I’ve been pretty interested in machines and programs since I was young. When I was young, my dad would help me break down toys. When I was in elementary school, I had a computer class where the teacher showed us the concept of basic programming with a high-level language called LOGO. It consisted of giving commands and geographic calculations to be able to move a turtle on the screen and have it perform different actions. For some kids, it was boring or they didn’t like to have to do the calculations. But for me and a few others, it was exciting.
Later I got into a high school programming club, and we attended some local competitions for NOI (National Olympiad in Informatics). I liked it so much that I later chose computer science as a college major and before I knew it, I was so into it that I was doing my PhD in privacy-preserving data management at UMass and interning at Megagon Labs.
How did your research project during your internship at Megagon Labs affect your career trajectory?
During my Ph.D. research, I was in a database group working on more data privacy-related topics. When I interned, it was a minor transition into data mining and data discovery, where we would try to predict the column type from the column contents in tables. It was not directly related to my PhD research. It was an intersection between data management and Natural Language Processing techniques where we used neural networks and language embeddings to solve the problem. It was a small jump from data management to database applied machine learning project. I had to learn training and testing models using PyTorch, something I hadn’t done in my Ph.D. before coming to intern. I knew it would be a bit of a switch, but it made me more interested in the internship. Plus, my mentor/supervisor was very supportive.
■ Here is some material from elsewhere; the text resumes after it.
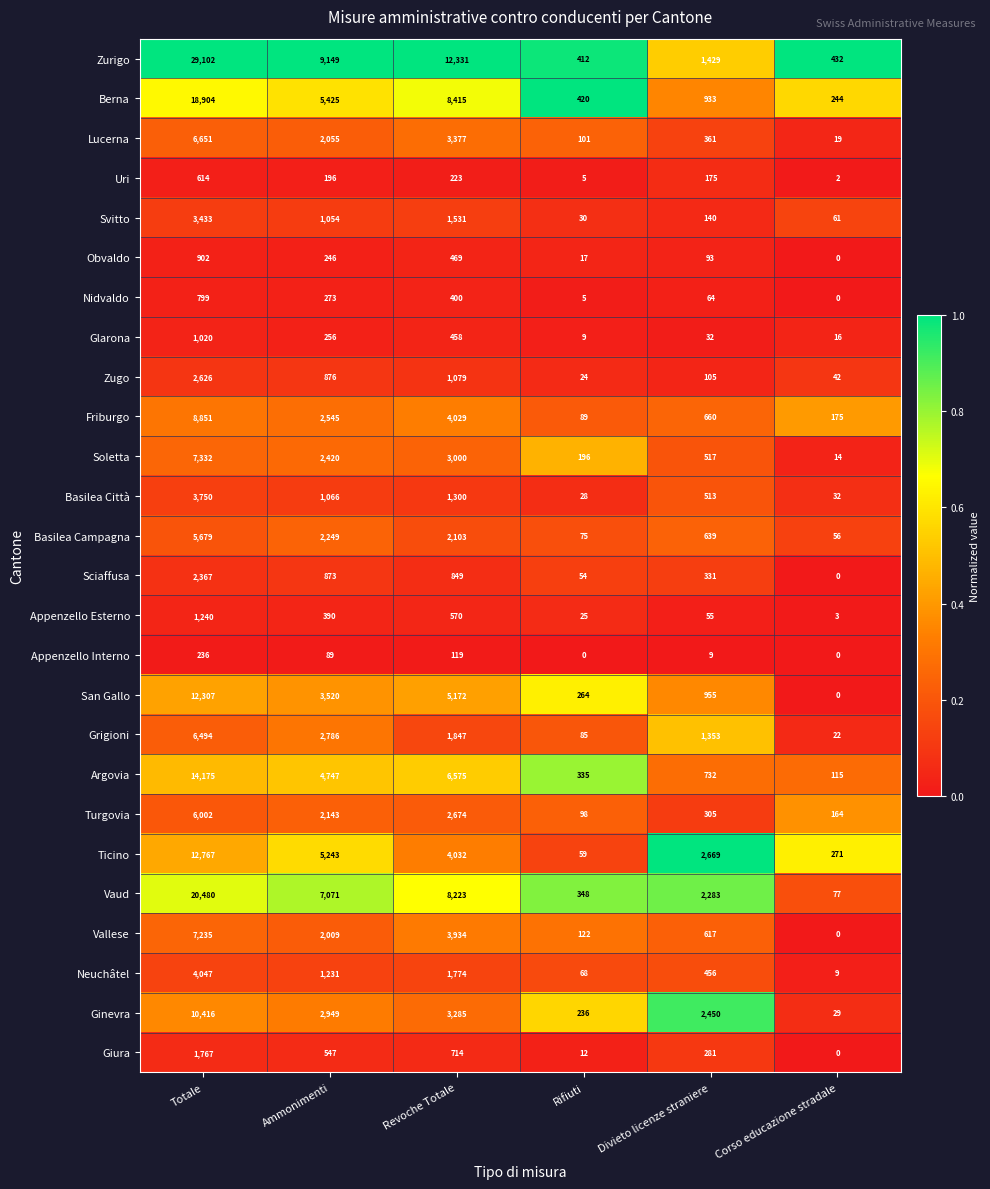

At which category is the sum across all series the highest?

Totale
My internship assignment pushed me to learn something a bit different from what I had been studying for my PhD. The learning process was fun and exciting and got me interested in what I worked on at Megagon Labs. I enjoyed the experience and learned a lot while interning. After graduation, I applied to and joined Megagon Labs. It was a smooth transition.
What are you currently working on?
I’m currently working on the human-in-the-loop effort at Megagon Labs. In the machine learning pipeline a lot of things can be automated, but we need human input. The question to solve is how to effectively take advantage of the human input. Our goal is to design tools and algorithms to better utilize human power and improve the whole pipeline.
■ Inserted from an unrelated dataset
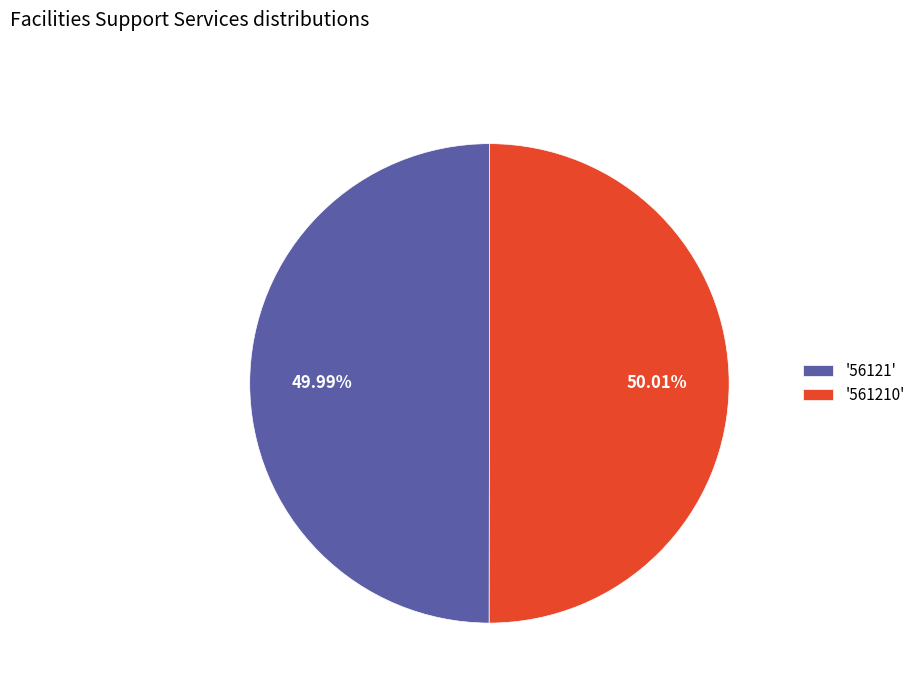

Approximately how many times larger is the value at '561210' compared to '56121'?

1.0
More specifically we have been working on this MegAnno project, which is focused on being able to support the annotation needs for researchers and data scientists.
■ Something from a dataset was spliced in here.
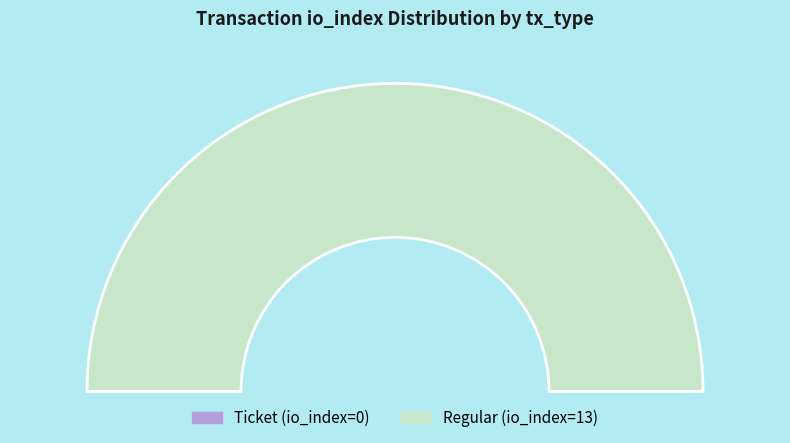

To the nearest percent, what is the difference between the largest and smallest slice percentages?

100%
I have also been working with our previous winter intern and new colleague, Seiji Maekawa, on solving challenges in active label selection in scenarios where annotation resources are limited.
Who are some of your mentors or role models in the field?
I have to acknowledge them all. The list isn’t short; it has been a long journey that requires a lot of support. I have my undergraduate Professor Hongzhi Wang, with whom I had my first research experiences working in his group. Then there’s my graduate advisor Professor Gerome Miklau and the people in the DB (DREAM) lab. During my internship at Megagon Labs, I received help from Çağatay Demiralp, Yoshi Suhara, and later from Eser Kandogan after joining full-time.
I have an appreciation for my Megagon Labs mentors because aside from learning from their research and engineering techniques and experience, they help me keep envisioning where I want to be in 5 years. Eser made me think not only about my current task, but further out, what I want to grow into and how I want to be recognized. They helped me make a road map of developing a career. That’s knowledge I didn’t have just starting off new in my career.
How do you keep yourself up to date with what is being developed, research, tools and more?
I subscribe to some info services. I subscribe and search for related topics on Archive and Medium, plus I review conference papers and highlights. At Megagon we have an internal paper-sharing Slack channel which is also a good source of exciting recent progress in our research area.
It’s important to make time for studying and reading about new developments in our field. I look forward to reading the interviews from my colleagues to see how they keep up with the information because it is something I am still developing.